| TASK OBJECTIVE |
Edit the items below by replacing "Newsletter" with "Boletim" wherever it occurs, and reproduce every item with no other changes.
(DATA UNDER STUDY Opens)
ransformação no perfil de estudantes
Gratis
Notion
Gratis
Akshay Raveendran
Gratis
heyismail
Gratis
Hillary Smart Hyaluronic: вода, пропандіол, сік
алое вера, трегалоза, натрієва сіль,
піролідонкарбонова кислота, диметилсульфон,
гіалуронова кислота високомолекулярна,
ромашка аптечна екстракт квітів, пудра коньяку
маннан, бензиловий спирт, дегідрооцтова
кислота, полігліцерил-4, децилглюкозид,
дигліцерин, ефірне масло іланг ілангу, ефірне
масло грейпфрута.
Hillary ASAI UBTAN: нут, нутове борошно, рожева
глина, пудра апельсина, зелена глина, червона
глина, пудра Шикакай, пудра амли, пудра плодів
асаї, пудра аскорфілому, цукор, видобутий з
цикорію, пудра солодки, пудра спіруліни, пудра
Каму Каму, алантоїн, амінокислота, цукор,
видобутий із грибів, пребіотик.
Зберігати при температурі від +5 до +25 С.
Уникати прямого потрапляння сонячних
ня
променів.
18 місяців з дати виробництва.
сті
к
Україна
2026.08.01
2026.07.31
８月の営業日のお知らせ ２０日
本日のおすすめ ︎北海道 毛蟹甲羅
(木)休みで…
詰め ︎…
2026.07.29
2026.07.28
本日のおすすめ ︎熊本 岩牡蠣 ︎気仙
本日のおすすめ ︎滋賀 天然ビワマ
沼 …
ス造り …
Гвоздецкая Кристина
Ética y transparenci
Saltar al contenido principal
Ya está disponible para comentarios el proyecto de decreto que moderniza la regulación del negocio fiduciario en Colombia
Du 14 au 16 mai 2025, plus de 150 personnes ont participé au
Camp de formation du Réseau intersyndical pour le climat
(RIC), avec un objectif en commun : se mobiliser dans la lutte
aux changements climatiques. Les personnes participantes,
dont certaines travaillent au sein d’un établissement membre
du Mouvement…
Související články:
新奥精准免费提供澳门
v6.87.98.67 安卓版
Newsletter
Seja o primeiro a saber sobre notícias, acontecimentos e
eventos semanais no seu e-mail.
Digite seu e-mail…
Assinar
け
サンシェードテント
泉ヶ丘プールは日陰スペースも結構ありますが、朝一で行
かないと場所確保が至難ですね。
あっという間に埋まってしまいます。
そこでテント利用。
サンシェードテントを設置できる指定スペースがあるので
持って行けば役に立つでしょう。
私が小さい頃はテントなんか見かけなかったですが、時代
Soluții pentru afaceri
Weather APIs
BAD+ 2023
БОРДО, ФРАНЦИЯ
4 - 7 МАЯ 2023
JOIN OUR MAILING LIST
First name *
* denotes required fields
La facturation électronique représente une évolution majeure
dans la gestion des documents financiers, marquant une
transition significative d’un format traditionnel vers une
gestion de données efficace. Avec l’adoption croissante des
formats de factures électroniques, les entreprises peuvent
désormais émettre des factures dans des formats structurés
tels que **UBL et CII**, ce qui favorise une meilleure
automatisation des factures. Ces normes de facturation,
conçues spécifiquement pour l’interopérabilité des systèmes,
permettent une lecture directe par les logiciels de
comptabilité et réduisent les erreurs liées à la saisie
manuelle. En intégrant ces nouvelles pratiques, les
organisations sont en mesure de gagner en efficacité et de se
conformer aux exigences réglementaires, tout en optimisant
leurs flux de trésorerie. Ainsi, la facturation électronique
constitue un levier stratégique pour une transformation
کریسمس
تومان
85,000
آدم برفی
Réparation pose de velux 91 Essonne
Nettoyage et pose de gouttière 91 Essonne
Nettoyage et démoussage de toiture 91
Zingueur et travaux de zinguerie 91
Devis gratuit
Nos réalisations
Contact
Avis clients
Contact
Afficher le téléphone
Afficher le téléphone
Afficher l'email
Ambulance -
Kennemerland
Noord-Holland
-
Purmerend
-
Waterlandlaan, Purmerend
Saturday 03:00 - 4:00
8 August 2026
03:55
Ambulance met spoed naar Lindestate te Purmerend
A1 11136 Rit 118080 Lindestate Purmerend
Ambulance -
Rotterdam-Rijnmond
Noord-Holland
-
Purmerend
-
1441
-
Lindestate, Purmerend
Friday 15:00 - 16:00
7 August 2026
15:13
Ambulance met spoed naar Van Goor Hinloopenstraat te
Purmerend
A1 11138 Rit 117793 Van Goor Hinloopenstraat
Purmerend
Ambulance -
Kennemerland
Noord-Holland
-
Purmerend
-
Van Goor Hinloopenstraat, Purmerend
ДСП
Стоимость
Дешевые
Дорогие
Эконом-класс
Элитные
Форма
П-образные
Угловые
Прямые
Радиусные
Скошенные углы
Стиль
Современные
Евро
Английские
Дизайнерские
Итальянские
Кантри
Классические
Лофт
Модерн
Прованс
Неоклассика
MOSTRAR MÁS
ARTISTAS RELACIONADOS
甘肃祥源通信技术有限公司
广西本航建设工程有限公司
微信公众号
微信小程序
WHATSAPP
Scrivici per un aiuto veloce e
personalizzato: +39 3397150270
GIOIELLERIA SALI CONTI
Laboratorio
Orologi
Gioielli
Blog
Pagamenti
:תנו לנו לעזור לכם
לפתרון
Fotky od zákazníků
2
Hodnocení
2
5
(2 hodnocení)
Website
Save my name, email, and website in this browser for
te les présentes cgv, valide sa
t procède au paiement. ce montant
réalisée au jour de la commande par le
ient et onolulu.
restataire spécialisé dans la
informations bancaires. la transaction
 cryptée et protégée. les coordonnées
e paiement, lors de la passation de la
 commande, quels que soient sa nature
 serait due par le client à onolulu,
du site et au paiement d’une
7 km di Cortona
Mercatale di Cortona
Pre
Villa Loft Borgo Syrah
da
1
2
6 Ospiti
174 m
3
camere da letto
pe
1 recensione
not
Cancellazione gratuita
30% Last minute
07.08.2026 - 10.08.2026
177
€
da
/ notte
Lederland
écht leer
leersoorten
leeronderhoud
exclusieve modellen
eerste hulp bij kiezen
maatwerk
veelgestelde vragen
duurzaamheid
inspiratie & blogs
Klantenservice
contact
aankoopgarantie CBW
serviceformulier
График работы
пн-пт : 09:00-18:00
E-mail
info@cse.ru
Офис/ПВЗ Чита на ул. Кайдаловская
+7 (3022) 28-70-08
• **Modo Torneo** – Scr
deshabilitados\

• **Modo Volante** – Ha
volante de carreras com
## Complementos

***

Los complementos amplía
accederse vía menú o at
(DATA UNDER STUDY Closes)
| EXPECTED OUTPUT |
ransformação no perfil de estudantes
Gratis
Notion
Gratis
Akshay Raveendran
Gratis
heyismail
Gratis
Hillary Smart Hyaluronic: вода, пропандіол, сік
алое вера, трегалоза, натрієва сіль,
піролідонкарбонова кислота, диметилсульфон,
гіалуронова кислота високомолекулярна,
ромашка аптечна екстракт квітів, пудра коньяку
маннан, бензиловий спирт, дегідрооцтова
кислота, полігліцерил-4, децилглюкозид,
дигліцерин, ефірне масло іланг ілангу, ефірне
масло грейпфрута.
Hillary ASAI UBTAN: нут, нутове борошно, рожева
глина, пудра апельсина, зелена глина, червона
глина, пудра Шикакай, пудра амли, пудра плодів
асаї, пудра аскорфілому, цукор, видобутий з
цикорію, пудра солодки, пудра спіруліни, пудра
Каму Каму, алантоїн, амінокислота, цукор,
видобутий із грибів, пребіотик.
Зберігати при температурі від +5 до +25 С.
Уникати прямого потрапляння сонячних
ня
променів.
18 місяців з дати виробництва.
сті
к
Україна
2026.08.01
2026.07.31
８月の営業日のお知らせ ２０日
本日のおすすめ ︎北海道 毛蟹甲羅
(木)休みで…
詰め ︎…
2026.07.29
2026.07.28
本日のおすすめ ︎熊本 岩牡蠣 ︎気仙
本日のおすすめ ︎滋賀 天然ビワマ
沼 …
ス造り …
Гвоздецкая Кристина
Ética y transparenci
Saltar al contenido principal
Ya está disponible para comentarios el proyecto de decreto que moderniza la regulación del negocio fiduciario en Colombia
Du 14 au 16 mai 2025, plus de 150 personnes ont participé au
Camp de formation du Réseau intersyndical pour le climat
(RIC), avec un objectif en commun : se mobiliser dans la lutte
aux changements climatiques. Les personnes participantes,
dont certaines travaillent au sein d’un établissement membre
du Mouvement…
Související články:
新奥精准免费提供澳门
v6.87.98.67 安卓版
Boletim
Seja o primeiro a saber sobre notícias, acontecimentos e
eventos semanais no seu e-mail.
Digite seu e-mail…
Assinar
け
サンシェードテント
泉ヶ丘プールは日陰スペースも結構ありますが、朝一で行
かないと場所確保が至難ですね。
あっという間に埋まってしまいます。
そこでテント利用。
サンシェードテントを設置できる指定スペースがあるので
持って行けば役に立つでしょう。
私が小さい頃はテントなんか見かけなかったですが、時代
Soluții pentru afaceri
Weather APIs
BAD+ 2023
БОРДО, ФРАНЦИЯ
4 - 7 МАЯ 2023
JOIN OUR MAILING LIST
First name *
* denotes required fields
La facturation électronique représente une évolution majeure
dans la gestion des documents financiers, marquant une
transition significative d’un format traditionnel vers une
gestion de données efficace. Avec l’adoption croissante des
formats de factures électroniques, les entreprises peuvent
désormais émettre des factures dans des formats structurés
tels que **UBL et CII**, ce qui favorise une meilleure
automatisation des factures. Ces normes de facturation,
conçues spécifiquement pour l’interopérabilité des systèmes,
permettent une lecture directe par les logiciels de
comptabilité et réduisent les erreurs liées à la saisie
manuelle. En intégrant ces nouvelles pratiques, les
organisations sont en mesure de gagner en efficacité et de se
conformer aux exigences réglementaires, tout en optimisant
leurs flux de trésorerie. Ainsi, la facturation électronique
constitue un levier stratégique pour une transformation
کریسمس
تومان
85,000
آدم برفی
Réparation pose de velux 91 Essonne
Nettoyage et pose de gouttière 91 Essonne
Nettoyage et démoussage de toiture 91
Zingueur et travaux de zinguerie 91
Devis gratuit
Nos réalisations
Contact
Avis clients
Contact
Afficher le téléphone
Afficher le téléphone
Afficher l'email
Ambulance -
Kennemerland
Noord-Holland
-
Purmerend
-
Waterlandlaan, Purmerend
Saturday 03:00 - 4:00
8 August 2026
03:55
Ambulance met spoed naar Lindestate te Purmerend
A1 11136 Rit 118080 Lindestate Purmerend
Ambulance -
Rotterdam-Rijnmond
Noord-Holland
-
Purmerend
-
1441
-
Lindestate, Purmerend
Friday 15:00 - 16:00
7 August 2026
15:13
Ambulance met spoed naar Van Goor Hinloopenstraat te
Purmerend
A1 11138 Rit 117793 Van Goor Hinloopenstraat
Purmerend
Ambulance -
Kennemerland
Noord-Holland
-
Purmerend
-
Van Goor Hinloopenstraat, Purmerend
ДСП
Стоимость
Дешевые
Дорогие
Эконом-класс
Элитные
Форма
П-образные
Угловые
Прямые
Радиусные
Скошенные углы
Стиль
Современные
Евро
Английские
Дизайнерские
Итальянские
Кантри
Классические
Лофт
Модерн
Прованс
Неоклассика
MOSTRAR MÁS
ARTISTAS RELACIONADOS
甘肃祥源通信技术有限公司
广西本航建设工程有限公司
微信公众号
微信小程序
WHATSAPP
Scrivici per un aiuto veloce e
personalizzato: +39 3397150270
GIOIELLERIA SALI CONTI
Laboratorio
Orologi
Gioielli
Blog
Pagamenti
:תנו לנו לעזור לכם
לפתרון
Fotky od zákazníků
2
Hodnocení
2
5
(2 hodnocení)
Website
Save my name, email, and website in this browser for
te les présentes cgv, valide sa
t procède au paiement. ce montant
réalisée au jour de la commande par le
ient et onolulu.
restataire spécialisé dans la
informations bancaires. la transaction
 cryptée et protégée. les coordonnées
e paiement, lors de la passation de la
 commande, quels que soient sa nature
 serait due par le client à onolulu,
du site et au paiement d’une
7 km di Cortona
Mercatale di Cortona
Pre
Villa Loft Borgo Syrah
da
1
2
6 Ospiti
174 m
3
camere da letto
pe
1 recensione
not
Cancellazione gratuita
30% Last minute
07.08.2026 - 10.08.2026
177
€
da
/ notte
Lederland
écht leer
leersoorten
leeronderhoud
exclusieve modellen
eerste hulp bij kiezen
maatwerk
veelgestelde vragen
duurzaamheid
inspiratie & blogs
Klantenservice
contact
aankoopgarantie CBW
serviceformulier
График работы
пн-пт : 09:00-18:00
E-mail
info@cse.ru
Офис/ПВЗ Чита на ул. Кайдаловская
+7 (3022) 28-70-08
• **Modo Torneo** – Scr
deshabilitados\

• **Modo Volante** – Ha
volante de carreras com
## Complementos

***

Los complementos amplía
accederse vía menú o at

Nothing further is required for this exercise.